● **Problem statement**: Among the entries that follow, some lines contain the word "McGill". Show all of them.

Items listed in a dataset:
* * * * * * *
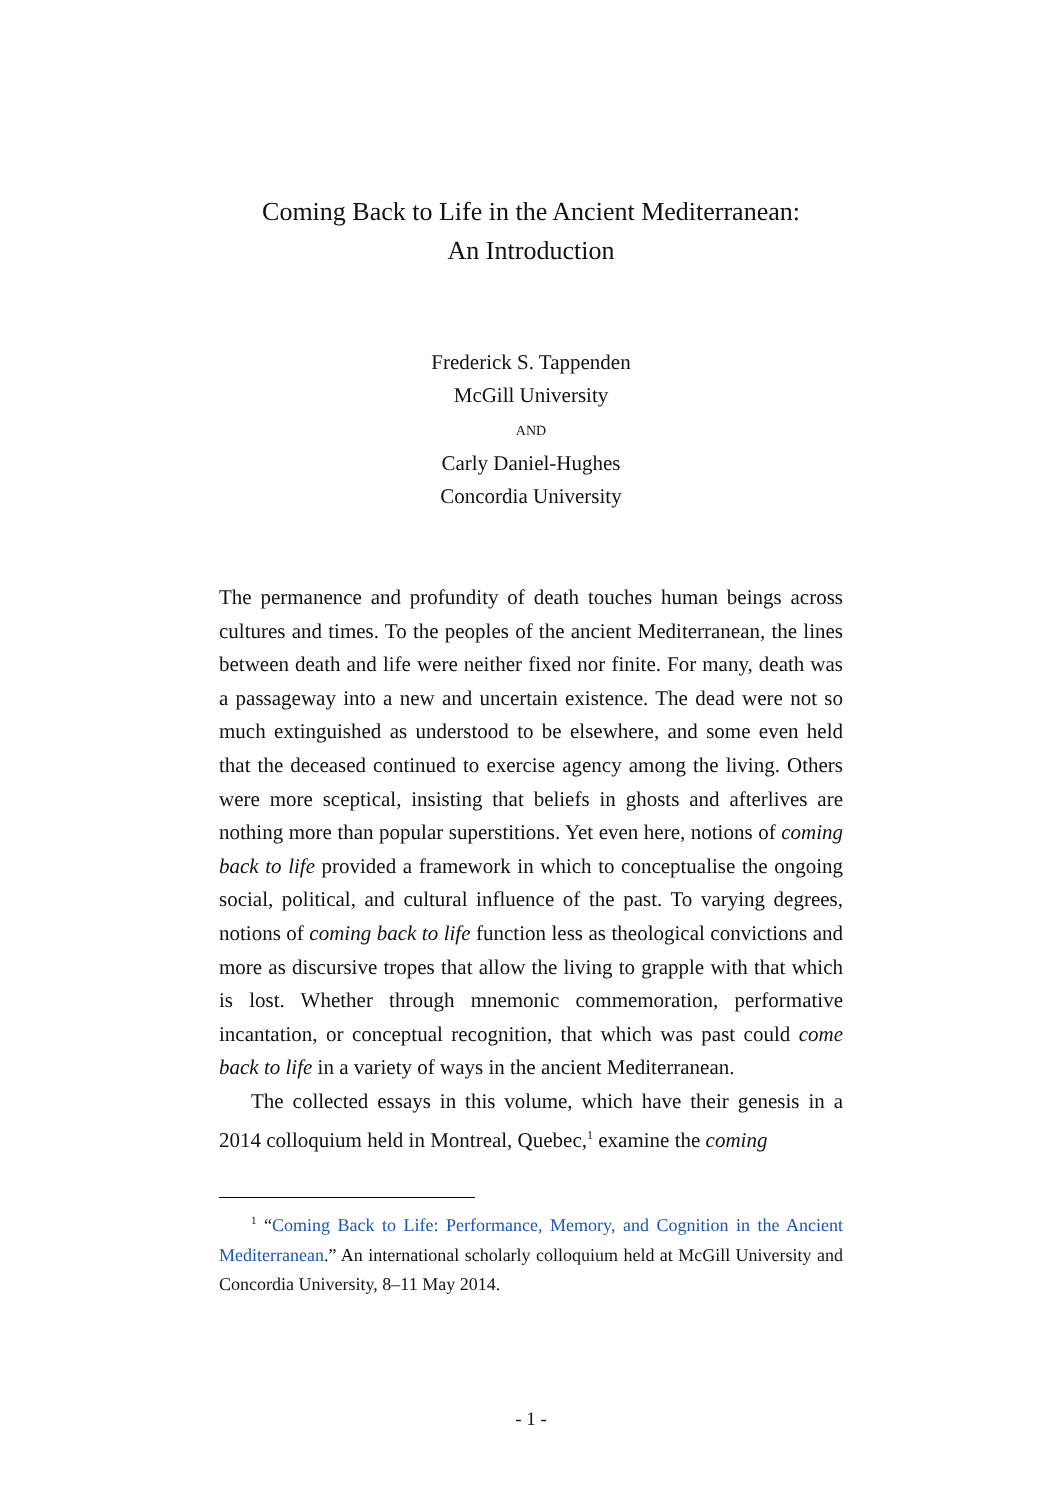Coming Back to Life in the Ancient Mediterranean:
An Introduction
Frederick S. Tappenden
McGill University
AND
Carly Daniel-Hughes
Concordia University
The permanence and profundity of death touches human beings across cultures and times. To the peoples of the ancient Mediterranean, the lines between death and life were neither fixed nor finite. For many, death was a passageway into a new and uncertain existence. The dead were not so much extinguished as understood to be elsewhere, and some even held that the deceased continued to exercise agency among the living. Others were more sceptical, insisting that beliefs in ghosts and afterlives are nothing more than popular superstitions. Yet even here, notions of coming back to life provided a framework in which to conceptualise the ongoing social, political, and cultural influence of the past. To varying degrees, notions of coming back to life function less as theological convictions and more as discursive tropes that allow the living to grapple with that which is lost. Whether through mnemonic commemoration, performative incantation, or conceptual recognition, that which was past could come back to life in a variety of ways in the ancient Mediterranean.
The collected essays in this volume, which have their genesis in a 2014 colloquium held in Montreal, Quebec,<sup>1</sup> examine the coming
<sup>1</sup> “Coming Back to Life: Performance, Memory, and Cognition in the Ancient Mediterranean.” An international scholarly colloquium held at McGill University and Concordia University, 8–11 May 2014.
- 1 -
* * * * * * *
● **Written reply**:
McGill University
<sup>1</sup> “Coming Back to Life: Performance, Memory, and Cognition in the Ancient Mediterranean.” An international scholarly colloquium held at McGill University and Concordia University, 8–11 May 2014.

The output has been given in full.